Pursuant to Article 2050 of the Italian Civil Code, “Whoever causes injury to another in the performance of an activity dangerous by its nature or by reason of the instrumentalities employed, is liable for damages, unless he proves that he has taken all appropriate measures to avoid the injury”.
The abovementioned rule of law imposes on anyone performing a dangerous activity to compensate damages arising therefrom. The injurer can exclude his own liability (usually connected to negligence or intent) only if he is able to demonstrate to have adopted all appropriate (technical and organisational) measures to avoid the occurrence of such damages according to the best available technology at the time5.
Hence, to avoid such liability, the perpetrator cannot merely provide evidence of not having violated any legal and regulatory provision or of having been diligent, but – conversely – it shall have to provide positive evidence of having put in place, specifically, all technical measures (even the more advanced and only theoretically possible ones) in order to prevent the occurrence of the harmful event and to guarantee the carrying out of the activity under conditions of maximum safety. This – it should be noted – regardless of the costs that such technical measures may have.
In light of the above, the trend is to include the case of liability provided for under Article 2050 of the Italian Civil Code within the cases of strict liability, that is, within those cases of liability which disregard the verification of negligent behaviour or wilful misconduct of the perpetrator.
Given that – considering this scenario – there would be no benefit in demonstrating the diligence of who performs the dangerous activity, it is easy to understand that in such case the only proof of innocence is represented, in concrete terms, by the so-called unforeseeable circumstance, that is, a wholly exceptional and unpredictable event, able to break completely the causal link between activity and damage.
Since the activity of port terminal operators is characterised by the conduct of operations carried out with the aid of some very complex lifting equipment – as complex are also the lifting and transport operations carried out to load and unload ships – one would have to question how national case law considers such activities with regard to the provisions of Article 2050 of the Italian Civil Code.

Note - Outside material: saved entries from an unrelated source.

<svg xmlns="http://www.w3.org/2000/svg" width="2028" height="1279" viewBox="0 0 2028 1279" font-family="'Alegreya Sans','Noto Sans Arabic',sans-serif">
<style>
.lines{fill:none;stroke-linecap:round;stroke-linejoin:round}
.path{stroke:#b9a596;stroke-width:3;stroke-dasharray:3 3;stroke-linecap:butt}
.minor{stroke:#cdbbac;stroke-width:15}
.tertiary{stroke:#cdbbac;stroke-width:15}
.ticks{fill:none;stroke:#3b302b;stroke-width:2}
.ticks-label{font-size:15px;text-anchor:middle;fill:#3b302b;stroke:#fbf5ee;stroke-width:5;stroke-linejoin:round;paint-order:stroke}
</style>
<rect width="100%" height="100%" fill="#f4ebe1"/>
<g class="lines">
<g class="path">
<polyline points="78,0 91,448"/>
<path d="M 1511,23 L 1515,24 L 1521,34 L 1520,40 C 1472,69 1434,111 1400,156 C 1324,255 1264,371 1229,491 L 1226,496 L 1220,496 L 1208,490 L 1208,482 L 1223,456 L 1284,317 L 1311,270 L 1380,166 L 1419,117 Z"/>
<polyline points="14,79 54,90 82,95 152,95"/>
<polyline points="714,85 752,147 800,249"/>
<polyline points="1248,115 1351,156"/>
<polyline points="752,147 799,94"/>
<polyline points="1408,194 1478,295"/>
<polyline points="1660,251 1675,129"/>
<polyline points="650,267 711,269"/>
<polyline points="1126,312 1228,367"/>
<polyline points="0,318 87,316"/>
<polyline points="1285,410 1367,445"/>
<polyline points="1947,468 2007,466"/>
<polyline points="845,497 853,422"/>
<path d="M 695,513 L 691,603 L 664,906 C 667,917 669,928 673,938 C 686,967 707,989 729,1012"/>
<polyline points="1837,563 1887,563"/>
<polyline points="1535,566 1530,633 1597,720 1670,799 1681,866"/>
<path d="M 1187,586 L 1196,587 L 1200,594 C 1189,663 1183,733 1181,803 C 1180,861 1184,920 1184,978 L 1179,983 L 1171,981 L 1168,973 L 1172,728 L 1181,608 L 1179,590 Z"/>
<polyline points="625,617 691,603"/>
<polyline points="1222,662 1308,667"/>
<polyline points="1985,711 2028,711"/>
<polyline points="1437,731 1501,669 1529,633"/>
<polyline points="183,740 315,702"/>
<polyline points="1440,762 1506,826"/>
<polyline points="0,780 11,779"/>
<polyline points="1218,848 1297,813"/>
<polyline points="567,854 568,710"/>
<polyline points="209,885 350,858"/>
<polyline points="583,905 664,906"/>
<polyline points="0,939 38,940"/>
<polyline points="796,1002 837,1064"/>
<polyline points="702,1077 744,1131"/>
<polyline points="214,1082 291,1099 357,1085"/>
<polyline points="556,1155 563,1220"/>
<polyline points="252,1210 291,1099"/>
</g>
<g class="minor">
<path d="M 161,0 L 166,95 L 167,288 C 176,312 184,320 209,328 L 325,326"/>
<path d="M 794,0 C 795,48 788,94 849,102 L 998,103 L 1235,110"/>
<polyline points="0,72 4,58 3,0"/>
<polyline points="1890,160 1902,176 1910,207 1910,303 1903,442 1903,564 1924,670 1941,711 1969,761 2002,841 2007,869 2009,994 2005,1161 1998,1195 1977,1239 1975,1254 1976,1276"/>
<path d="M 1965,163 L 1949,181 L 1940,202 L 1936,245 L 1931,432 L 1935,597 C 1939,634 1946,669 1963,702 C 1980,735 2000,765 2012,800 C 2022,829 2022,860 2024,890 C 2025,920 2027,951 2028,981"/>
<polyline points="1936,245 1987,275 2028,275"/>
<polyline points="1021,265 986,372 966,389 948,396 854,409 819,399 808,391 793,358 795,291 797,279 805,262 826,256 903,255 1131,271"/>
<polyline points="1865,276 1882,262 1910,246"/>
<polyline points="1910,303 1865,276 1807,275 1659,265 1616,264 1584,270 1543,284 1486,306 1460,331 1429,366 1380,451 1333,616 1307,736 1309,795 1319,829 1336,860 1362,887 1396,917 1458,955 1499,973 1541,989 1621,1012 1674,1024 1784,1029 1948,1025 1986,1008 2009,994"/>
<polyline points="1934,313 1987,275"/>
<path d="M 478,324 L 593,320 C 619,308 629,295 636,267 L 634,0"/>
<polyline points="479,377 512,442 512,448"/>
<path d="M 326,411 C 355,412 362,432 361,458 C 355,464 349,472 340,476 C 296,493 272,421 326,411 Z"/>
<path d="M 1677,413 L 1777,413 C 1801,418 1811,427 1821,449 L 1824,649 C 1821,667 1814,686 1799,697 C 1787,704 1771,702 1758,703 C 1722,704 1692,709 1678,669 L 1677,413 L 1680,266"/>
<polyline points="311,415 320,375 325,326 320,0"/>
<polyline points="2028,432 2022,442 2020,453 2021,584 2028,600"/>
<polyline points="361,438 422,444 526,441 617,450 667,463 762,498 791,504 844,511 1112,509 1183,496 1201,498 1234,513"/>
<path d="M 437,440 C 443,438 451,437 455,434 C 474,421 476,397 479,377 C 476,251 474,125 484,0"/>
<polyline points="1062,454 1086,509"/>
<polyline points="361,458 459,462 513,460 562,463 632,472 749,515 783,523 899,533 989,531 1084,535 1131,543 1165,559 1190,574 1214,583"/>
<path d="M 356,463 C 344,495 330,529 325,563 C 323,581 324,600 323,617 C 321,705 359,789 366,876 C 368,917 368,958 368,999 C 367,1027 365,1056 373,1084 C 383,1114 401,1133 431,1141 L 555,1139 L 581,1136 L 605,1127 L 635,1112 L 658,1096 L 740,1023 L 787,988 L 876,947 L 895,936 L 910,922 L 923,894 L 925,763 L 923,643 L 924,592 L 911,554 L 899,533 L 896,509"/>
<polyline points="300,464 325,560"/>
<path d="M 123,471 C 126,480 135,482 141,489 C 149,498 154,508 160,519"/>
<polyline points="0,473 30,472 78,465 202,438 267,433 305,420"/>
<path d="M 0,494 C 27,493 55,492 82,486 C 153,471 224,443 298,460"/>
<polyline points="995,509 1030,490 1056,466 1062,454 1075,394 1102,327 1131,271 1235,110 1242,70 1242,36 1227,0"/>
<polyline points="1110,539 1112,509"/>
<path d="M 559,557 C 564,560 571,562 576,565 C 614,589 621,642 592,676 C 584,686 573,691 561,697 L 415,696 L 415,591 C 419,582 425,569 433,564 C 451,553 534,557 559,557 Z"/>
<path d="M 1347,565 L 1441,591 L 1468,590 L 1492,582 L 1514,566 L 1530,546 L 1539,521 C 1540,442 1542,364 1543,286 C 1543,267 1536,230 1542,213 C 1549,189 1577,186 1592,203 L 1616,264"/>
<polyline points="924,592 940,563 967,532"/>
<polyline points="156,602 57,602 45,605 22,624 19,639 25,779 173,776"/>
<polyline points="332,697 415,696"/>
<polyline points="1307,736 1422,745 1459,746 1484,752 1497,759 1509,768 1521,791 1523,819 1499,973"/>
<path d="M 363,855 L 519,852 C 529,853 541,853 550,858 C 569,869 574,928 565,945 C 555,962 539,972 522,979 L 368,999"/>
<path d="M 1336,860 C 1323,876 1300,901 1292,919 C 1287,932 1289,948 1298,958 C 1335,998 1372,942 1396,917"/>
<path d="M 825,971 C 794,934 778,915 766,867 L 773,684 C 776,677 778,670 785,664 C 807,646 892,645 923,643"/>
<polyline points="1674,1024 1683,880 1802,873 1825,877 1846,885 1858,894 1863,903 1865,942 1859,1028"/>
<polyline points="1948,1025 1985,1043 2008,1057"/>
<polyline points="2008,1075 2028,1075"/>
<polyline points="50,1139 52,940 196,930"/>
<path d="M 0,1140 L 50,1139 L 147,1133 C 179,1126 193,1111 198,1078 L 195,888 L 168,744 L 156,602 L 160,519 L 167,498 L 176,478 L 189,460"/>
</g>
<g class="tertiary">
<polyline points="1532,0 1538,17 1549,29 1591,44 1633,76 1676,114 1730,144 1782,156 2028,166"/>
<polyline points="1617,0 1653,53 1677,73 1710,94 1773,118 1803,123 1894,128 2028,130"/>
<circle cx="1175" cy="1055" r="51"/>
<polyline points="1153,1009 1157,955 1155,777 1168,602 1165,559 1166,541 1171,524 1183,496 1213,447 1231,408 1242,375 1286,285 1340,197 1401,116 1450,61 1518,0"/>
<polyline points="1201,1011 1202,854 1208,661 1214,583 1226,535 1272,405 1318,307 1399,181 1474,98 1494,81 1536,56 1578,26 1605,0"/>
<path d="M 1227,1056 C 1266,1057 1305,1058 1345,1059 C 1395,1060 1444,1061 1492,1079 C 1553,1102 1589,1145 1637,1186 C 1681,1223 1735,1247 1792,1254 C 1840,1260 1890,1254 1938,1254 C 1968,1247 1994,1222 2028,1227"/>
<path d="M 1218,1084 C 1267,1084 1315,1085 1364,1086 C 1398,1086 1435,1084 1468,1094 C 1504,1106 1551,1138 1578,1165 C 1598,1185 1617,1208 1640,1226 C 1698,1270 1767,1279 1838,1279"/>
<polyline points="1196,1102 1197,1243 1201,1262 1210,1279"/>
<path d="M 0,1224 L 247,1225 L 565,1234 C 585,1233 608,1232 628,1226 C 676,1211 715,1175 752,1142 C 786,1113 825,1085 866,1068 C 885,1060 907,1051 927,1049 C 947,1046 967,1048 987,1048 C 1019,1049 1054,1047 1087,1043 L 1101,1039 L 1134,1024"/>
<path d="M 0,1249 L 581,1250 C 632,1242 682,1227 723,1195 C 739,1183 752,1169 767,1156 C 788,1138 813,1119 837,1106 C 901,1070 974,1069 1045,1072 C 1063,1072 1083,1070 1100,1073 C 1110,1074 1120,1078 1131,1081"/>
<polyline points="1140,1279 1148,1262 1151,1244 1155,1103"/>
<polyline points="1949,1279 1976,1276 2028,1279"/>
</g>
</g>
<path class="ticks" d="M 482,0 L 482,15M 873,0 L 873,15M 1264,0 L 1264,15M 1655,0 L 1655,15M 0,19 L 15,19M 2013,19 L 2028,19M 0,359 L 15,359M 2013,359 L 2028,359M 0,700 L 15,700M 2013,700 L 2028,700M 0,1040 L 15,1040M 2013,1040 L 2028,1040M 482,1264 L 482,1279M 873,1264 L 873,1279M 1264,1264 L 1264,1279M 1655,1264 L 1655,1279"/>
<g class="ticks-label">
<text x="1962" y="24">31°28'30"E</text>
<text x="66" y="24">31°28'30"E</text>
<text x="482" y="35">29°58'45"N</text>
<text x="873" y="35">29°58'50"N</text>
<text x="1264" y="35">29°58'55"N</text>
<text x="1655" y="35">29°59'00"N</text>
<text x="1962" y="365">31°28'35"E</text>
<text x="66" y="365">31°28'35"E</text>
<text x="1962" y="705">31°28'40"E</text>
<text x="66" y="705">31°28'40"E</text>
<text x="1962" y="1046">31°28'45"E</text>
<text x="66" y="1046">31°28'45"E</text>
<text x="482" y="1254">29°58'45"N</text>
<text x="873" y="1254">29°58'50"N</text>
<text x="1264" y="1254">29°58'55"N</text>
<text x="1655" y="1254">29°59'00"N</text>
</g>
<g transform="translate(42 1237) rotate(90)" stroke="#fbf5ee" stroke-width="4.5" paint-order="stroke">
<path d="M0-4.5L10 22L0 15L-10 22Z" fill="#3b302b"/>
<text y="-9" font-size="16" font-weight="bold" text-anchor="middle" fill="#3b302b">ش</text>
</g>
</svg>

Well, Italian case law, even if not recent and limited to few pronouncements, seems to consider the harbour loading and unloading of ships (and more generally all the activities carried out with lifting equipment) as dangerous activities pursuant to Article 2050 of the Italian Civil Code6.
Consequently, harbour operators must pay great attention to the rules laid down by Article 2050 of the Italian Civil Code (also during the conclusion of insurance contracts aimed to cover their liability).
In particular, if we think at the context of port operations, also in light of the continuous improvement of security technologies, it would be right to assume that the operator should always use the Best Available Technologies (also known as “BAT”) in the performance of its activity, at least to try to avoid liability in case of accident.
Considering the apparent restrictive interpretation given by Italian case law to the rules laid down by Article 2050 of the Italian Civil Code, all operators should always evaluate – also in this respect– their equipment, and, besides, pay due attention in choosing the insurance coverage for their liability arising from the performance of an activity that, as we have seen, Italian courts tend to consider as dangerous.
Indeed, the proof of evidence to be exempted from liability in case of accident would consist – as they say in these cases – in a “probatio diabolica”.